_Job item A_
In the sewing blog post, what pattern was used for the dress worn to the Saturday night Gala?
_Job item B_
Write out the sewing blog post word for word, starting at "This is the" and ending at "thrilled with it!".

_Text for analysis_
<<<<
I’m back from Costume College! It was such a blast, and I’m somewhat sad to be back as I had a blast with all the friends I had not seen in a while but so overflowing with sewing inspiration from all decades and centuries. What to sew next- an 18th century ensemble, a Regency ensemble, something 1890s… there’s just too many fun periods to play dress up! Actually, I’m toying with going a bit earlier with patterns, too, but that’s a different story.
THANK YOU to the attendees who attended my class on Sunday! I was a bit nervous, but you all were so wonderful that I had a blast teaching and meeting some blog followers in person. I will be posting some of the images from the class here on the blog, so stay tuned! Another highlight for me was seeing a lovely gal in the 1930s Beach Pajamas! It was the first time I had seen anyone wearing something made from the patterns in person, and I ran all across the hotel lobby full of excitement!
This is the dress I wore to the Saturday night Gala. I call it my “Carole Lombard” dress (see inspiration photo here), or “Super Satin” (name courtesy of a friend). This dress was actually whipped up in 4 or 5 days of sewing, but I am SO thrilled with it!
The pattern I used for this dress was Eva Dress 744, her multi-sized 1930s dinner dress pattern. It was a great pattern to use and I especially love the cut of the skirt. I did make a few changes just based on personal preference. Most notably I added 6 inches of length to the cape, cut the back skirt gore twice as wide as the original to have more “swoop” at the back, and added about an inch to the length of the top bodice between the bound buttonhole type facing that the cape passes through and the top, but did not add it to the lining (so that the top piece had more fabric gather above where the cape inserted, then tacked down a “tuck” to just add to the drapey effect). Also, in lieu of making the cape detachable I decided to just go ahead and attach it and stitch closed the slit through which the cape passes. I also cut the cape on the cross grain of my 60″ wide fabric so I could not have a seam up the back (which meant I had to piece the lining, but no biggie).
>>>>
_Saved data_
<<<<
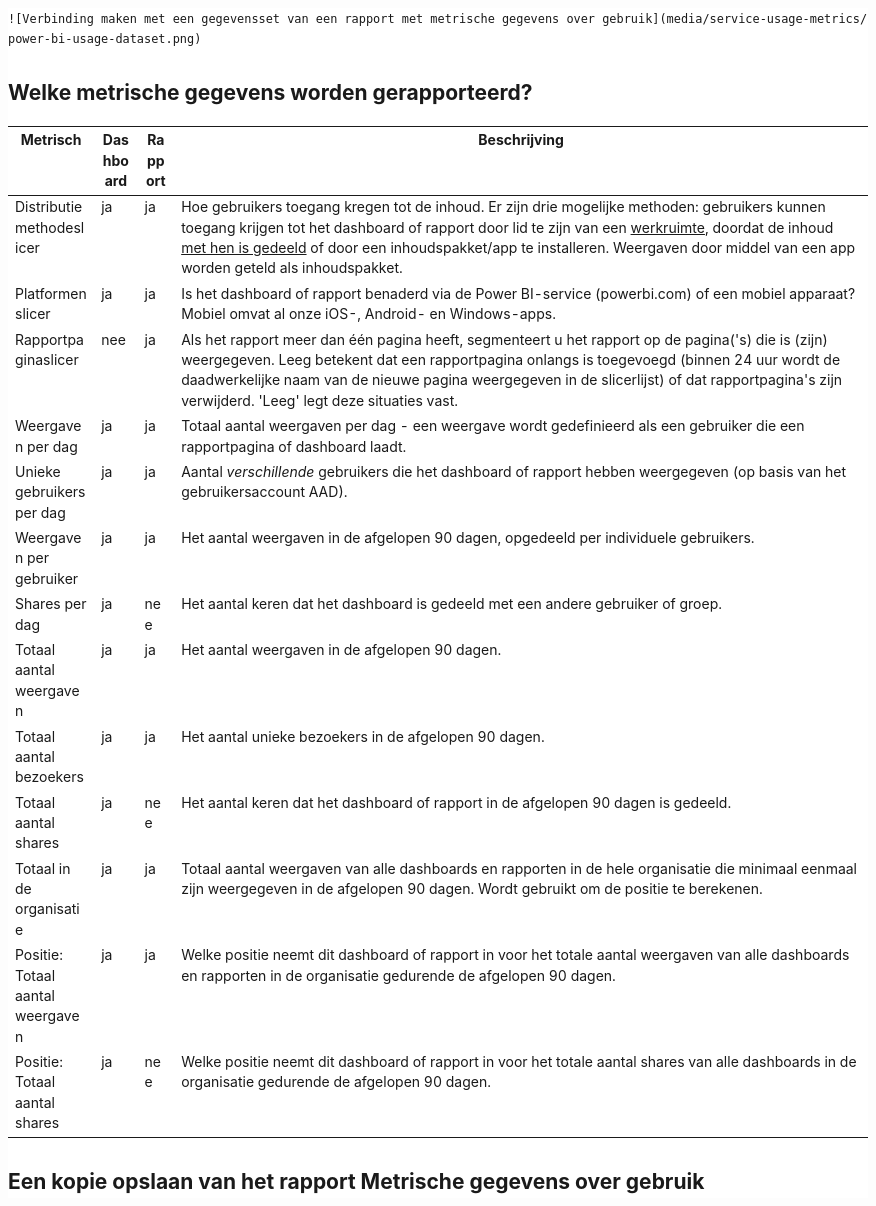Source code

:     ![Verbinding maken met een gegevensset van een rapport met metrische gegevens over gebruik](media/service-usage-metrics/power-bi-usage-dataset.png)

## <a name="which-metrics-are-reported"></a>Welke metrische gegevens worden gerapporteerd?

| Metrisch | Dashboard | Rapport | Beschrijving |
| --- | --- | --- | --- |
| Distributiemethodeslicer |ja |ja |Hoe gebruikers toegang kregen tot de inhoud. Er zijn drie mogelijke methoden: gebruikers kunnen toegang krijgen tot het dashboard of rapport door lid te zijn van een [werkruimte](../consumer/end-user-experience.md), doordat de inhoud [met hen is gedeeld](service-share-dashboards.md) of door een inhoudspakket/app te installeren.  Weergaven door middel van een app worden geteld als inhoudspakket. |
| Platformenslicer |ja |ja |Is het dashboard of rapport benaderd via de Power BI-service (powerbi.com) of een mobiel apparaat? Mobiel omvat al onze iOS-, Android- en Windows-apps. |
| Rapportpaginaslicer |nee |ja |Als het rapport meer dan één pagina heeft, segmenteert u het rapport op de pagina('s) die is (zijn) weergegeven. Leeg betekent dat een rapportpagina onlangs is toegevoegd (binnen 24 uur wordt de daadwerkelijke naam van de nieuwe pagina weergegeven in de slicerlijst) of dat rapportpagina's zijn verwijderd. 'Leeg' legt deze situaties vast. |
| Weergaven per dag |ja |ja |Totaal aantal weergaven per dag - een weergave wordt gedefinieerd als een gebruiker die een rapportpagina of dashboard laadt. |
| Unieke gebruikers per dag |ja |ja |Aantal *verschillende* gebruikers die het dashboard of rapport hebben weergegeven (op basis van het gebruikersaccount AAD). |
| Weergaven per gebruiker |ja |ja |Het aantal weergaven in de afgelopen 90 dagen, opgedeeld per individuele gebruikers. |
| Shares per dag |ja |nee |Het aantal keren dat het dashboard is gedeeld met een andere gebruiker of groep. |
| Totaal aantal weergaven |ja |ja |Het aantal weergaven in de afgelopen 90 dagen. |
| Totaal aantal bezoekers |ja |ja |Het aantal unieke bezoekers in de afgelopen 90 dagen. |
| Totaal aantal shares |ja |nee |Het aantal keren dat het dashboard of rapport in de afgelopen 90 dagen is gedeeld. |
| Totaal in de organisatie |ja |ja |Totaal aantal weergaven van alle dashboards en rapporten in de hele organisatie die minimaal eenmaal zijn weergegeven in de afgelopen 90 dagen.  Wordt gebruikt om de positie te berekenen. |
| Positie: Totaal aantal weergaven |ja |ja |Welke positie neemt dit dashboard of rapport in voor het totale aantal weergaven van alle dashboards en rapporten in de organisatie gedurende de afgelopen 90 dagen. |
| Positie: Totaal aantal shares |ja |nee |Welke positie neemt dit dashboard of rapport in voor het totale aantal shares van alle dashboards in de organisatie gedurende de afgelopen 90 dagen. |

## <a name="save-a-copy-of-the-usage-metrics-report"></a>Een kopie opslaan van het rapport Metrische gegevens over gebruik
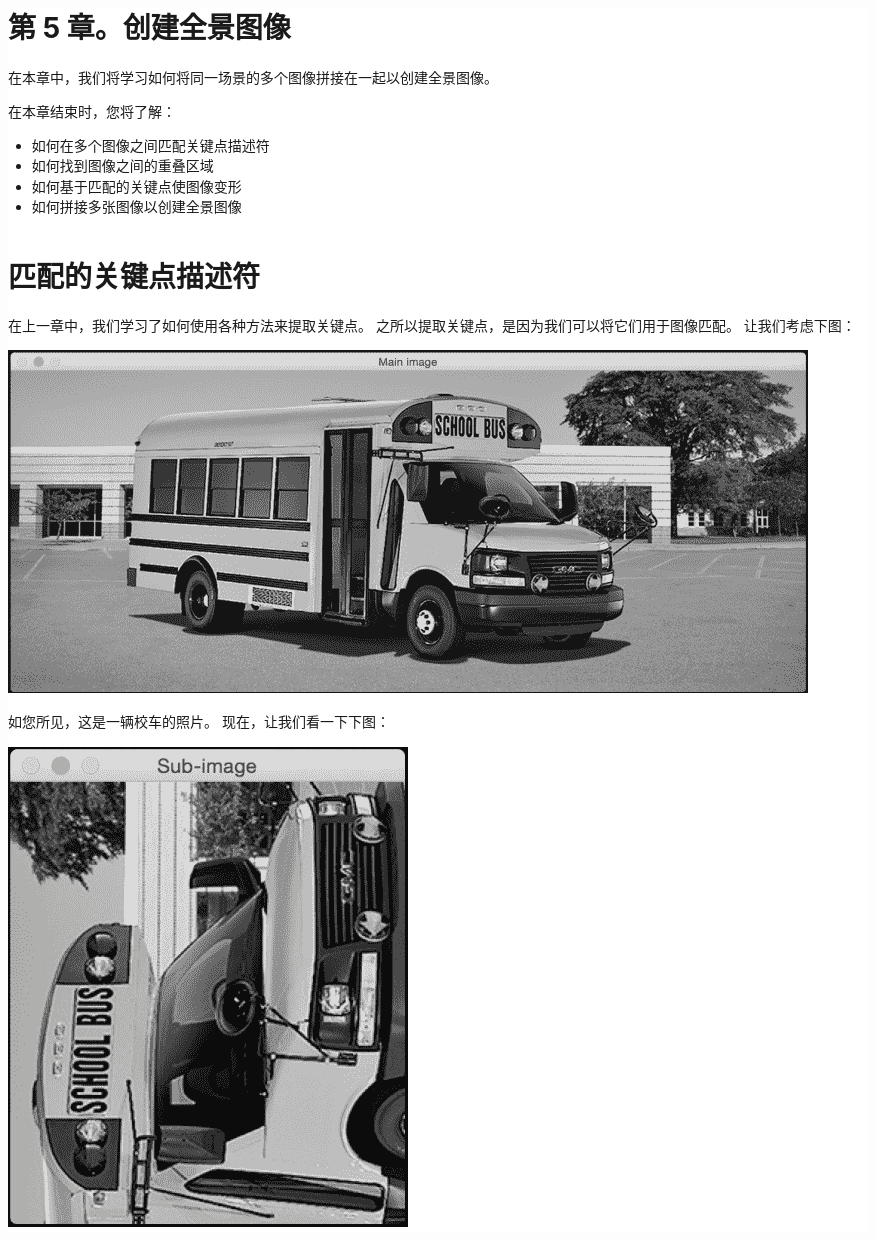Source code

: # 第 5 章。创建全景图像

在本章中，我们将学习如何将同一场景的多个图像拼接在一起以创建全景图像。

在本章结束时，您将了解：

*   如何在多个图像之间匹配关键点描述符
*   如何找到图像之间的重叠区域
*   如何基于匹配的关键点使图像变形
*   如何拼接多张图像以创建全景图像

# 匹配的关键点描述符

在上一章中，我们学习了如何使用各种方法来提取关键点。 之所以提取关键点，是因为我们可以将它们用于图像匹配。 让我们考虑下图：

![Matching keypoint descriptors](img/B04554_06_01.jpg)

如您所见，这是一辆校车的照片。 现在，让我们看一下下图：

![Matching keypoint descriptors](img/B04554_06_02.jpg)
>>>>
_Your solution A_
Eva Dress 744, a multi-sized 1930s dinner dress pattern.

_Your solution B_
This is the dress I wore to the Saturday night Gala. I call it my “Carole Lombard” dress (see inspiration photo here), or “Super Satin” (name courtesy of a friend). This dress was actually whipped up in 4 or 5 days of sewing, but I am SO thrilled with it!